[Instruction A]: Name every benefit that the BSA/AML article says a bank partnership brings to a fintech.
[Instruction B]:
Using the BSA/AML article, answer each question on its own line:
(i) Through what model does the bank partner sponsor the fintech's financial products?
(ii) After good discovery conversations, what two things can the fintech expect to receive from the prospective bank partner?
(iii) What will the bank likely do if it doesn't think the fintech is ready?
[Instruction C]: Transcribe the passage of the BSA/AML article between "This article aims" and "with regulatory standards.", inclusive.

Begin Selected text

How to Formulate Your BSA/AML Policy for Bank Due Diligence
Embarking on the journey of launching a fintech or tech company as a founder can be both exhilarating and challenging, especially when integrating a financial product into your existing customer offerings. At this crucial phase, the key lies in securing a reliable bank partner who will sponsor your financial products through a Banking as a Service (BaaS) model. This critical bank partnership not only ensures credibility and regulatory compliance but also opens up avenues to new revenue streams and the ability to deliver enhanced value to your customers.
This article aims to provide fintech founders and operators with a fundamental grasp of how to meet a bank partner’s Bank Secrecy Act and Anti-Money Laundering (BSA/AML) policy requirements. Understanding and aligning with these foundational principles is crucial for successfully collaborating with your bank partner while ensuring compliance with regulatory standards.
Anti-Money Laundering - Developing your BSA/AML program
Assuming your discovery conversations with the prospective bank partner went well and they want to continue the discussion (congrats, those aren’t easy!), you can expect to receive a due diligence questionnaire and document request list. At the top of this list will be a request for the fintech’s ‘BSA/AML Program.’
Now this might be your first time hearing these vitally important acronyms, and that is okay (unless your background is in compliance), but how you respond to that ‘BSA/AML Program’ request can ultimately determine whether the bank thinks your fintech is ready to meet the regulatory compliance requirements of a financial service company. If the bank doesn’t think you're ready, they will likely choose not to move forward with the partnership.
Key components of your BSA/AML policy
So why is your future bank partner asking you about a BSA/AML policy?

End Selected text
Begin Listing

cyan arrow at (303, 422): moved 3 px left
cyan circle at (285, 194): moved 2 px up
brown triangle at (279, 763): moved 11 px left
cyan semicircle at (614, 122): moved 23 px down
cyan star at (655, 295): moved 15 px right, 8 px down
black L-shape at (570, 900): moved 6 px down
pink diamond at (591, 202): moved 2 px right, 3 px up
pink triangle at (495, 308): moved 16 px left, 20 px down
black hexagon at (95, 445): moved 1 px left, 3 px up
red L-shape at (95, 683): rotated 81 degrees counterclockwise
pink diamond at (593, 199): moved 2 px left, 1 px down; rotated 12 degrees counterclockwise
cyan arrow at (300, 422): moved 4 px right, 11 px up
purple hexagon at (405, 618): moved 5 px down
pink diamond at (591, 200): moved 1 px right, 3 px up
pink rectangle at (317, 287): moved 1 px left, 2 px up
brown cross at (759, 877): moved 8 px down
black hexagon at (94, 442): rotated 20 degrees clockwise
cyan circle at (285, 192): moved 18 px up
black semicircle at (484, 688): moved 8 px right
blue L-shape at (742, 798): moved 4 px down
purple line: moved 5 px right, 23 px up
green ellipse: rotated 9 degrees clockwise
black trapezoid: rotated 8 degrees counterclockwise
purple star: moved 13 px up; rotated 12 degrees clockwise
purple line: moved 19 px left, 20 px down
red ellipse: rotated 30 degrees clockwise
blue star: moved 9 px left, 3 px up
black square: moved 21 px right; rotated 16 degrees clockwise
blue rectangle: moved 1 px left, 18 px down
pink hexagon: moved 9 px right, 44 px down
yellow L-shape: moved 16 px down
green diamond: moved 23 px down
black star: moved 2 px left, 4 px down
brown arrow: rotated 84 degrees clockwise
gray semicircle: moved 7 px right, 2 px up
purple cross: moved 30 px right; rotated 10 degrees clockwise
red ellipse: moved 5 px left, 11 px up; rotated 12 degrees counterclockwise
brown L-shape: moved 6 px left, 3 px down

End Listing

[Exercise solution A]:
- Credibility
- Regulatory compliance
- New revenue streams
- The ability to deliver enhanced value to customers

[Exercise solution B]:
(i) A Banking as a Service (BaaS) model.
(ii) A due diligence questionnaire and a document request list.
(iii) It will likely choose not to move forward with the partnership.

[Exercise solution C]:
This article aims to provide fintech founders and operators with a fundamental grasp of how to meet a bank partner’s Bank Secrecy Act and Anti-Money Laundering (BSA/AML) policy requirements. Understanding and aligning with these foundational principles is crucial for successfully collaborating with your bank partner while ensuring compliance with regulatory standards.